Extracted data entries:
/---

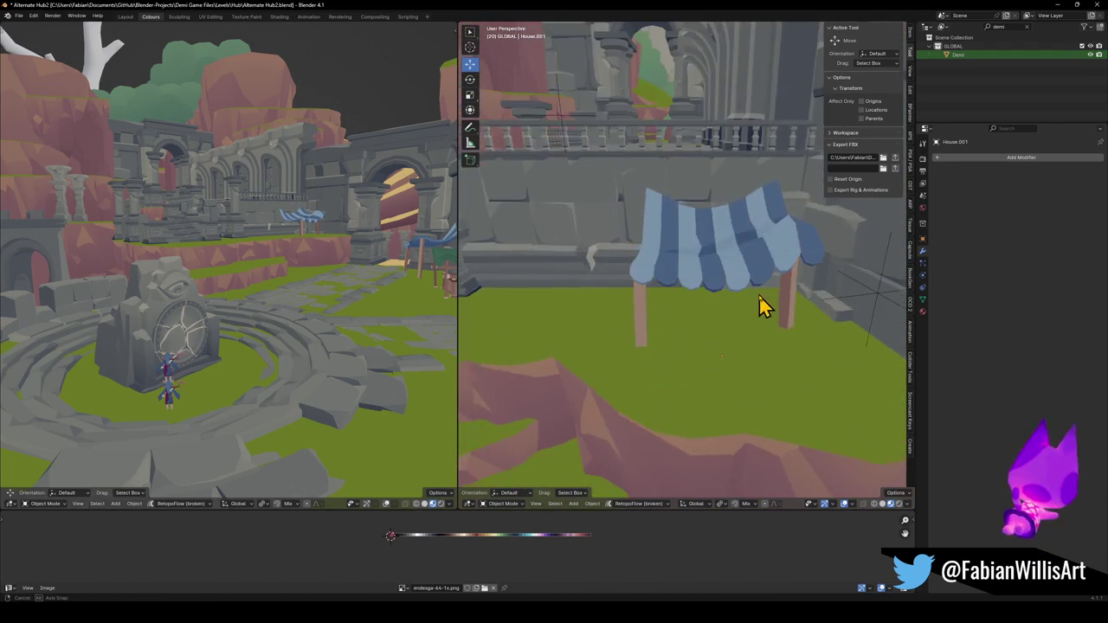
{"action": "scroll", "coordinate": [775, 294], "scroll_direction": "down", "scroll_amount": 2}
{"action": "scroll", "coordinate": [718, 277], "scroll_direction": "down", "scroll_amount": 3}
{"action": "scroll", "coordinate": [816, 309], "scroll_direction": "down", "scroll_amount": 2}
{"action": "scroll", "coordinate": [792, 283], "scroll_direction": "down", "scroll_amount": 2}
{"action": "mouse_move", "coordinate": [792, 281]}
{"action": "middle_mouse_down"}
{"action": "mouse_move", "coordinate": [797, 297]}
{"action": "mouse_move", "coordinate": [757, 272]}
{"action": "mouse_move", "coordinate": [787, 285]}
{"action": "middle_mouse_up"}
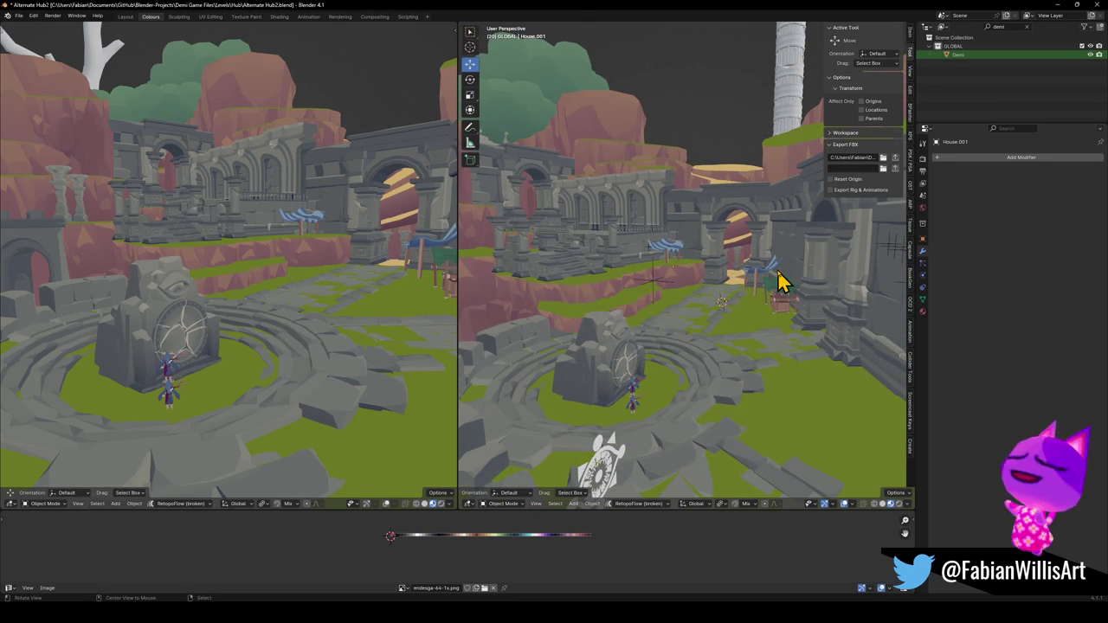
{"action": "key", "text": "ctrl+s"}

\---

**WHAT TO DO**: Please print every record above exactly, but leave the pictures out.

**WRITTEN SOLUTION**:
{"action": "scroll", "coordinate": [775, 294], "scroll_direction": "down", "scroll_amount": 2}
{"action": "scroll", "coordinate": [718, 277], "scroll_direction": "down", "scroll_amount": 3}
{"action": "scroll", "coordinate": [816, 309], "scroll_direction": "down", "scroll_amount": 2}
{"action": "scroll", "coordinate": [792, 283], "scroll_direction": "down", "scroll_amount": 2}
{"action": "mouse_move", "coordinate": [792, 281]}
{"action": "middle_mouse_down"}
{"action": "mouse_move", "coordinate": [797, 297]}
{"action": "mouse_move", "coordinate": [757, 272]}
{"action": "mouse_move", "coordinate": [787, 285]}
{"action": "middle_mouse_up"}
{"action": "key", "text": "ctrl+s"}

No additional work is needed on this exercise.